Yamini Allu, Fred Douglis, Mahesh Kamat, Ramya Prabhakar, Philip Shilane, and Rahul Ugale, Dell EMC


Deduplication systems for traditional backups have optimized for large sequential writes and reads. Over time, new applications have resulted in nonsequential accesses, patterns reminiscent of primary storage systems. The Data Domain File System (\ddfs) needs to evolve to support these modern workloads by providing high performance for nonsequential accesses without degrading performance for traditional backup workloads.

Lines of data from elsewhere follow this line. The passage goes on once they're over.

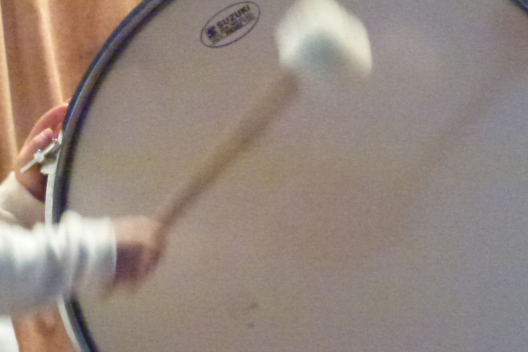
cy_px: 107
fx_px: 6528
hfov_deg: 4.6
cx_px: 87
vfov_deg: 3.1
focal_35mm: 445
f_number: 5.5
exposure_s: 1/40
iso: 1600
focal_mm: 38.3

Based on our experience with thousands of deployed systems, we have updated our storage software to distinguish user workloads and apply optimizations including leveraging solid-state disk (SSD) caches. Since SSDs are still significantly more expensive than magnetic disks, we make our system cost-effective by caching metadata and file data rather than moving everything to SSD. We dynamically detect access patterns to decide when to cache, prefetch, and perform numerous other optimizations. We find that on a workload with nonsequential accesses, with SSDs for caching metadata alone, we measured a 5.7$\times$ improvement on input/output operations per second (IOPS) when compared to a baseline without SSDs. Combining metadata and data caching in SSDs, we measured a further 1.7$\times$ IOPS increase. Adding software optimizations throughout our system added an additional 2.7$\times$ IOPS improvement for nonsequential workloads. Overall, we find that both hardware and software changes are necessary to support the new mix of sequential and nonsequential workloads at acceptable cost. Our updated system is sold to customers worldwide.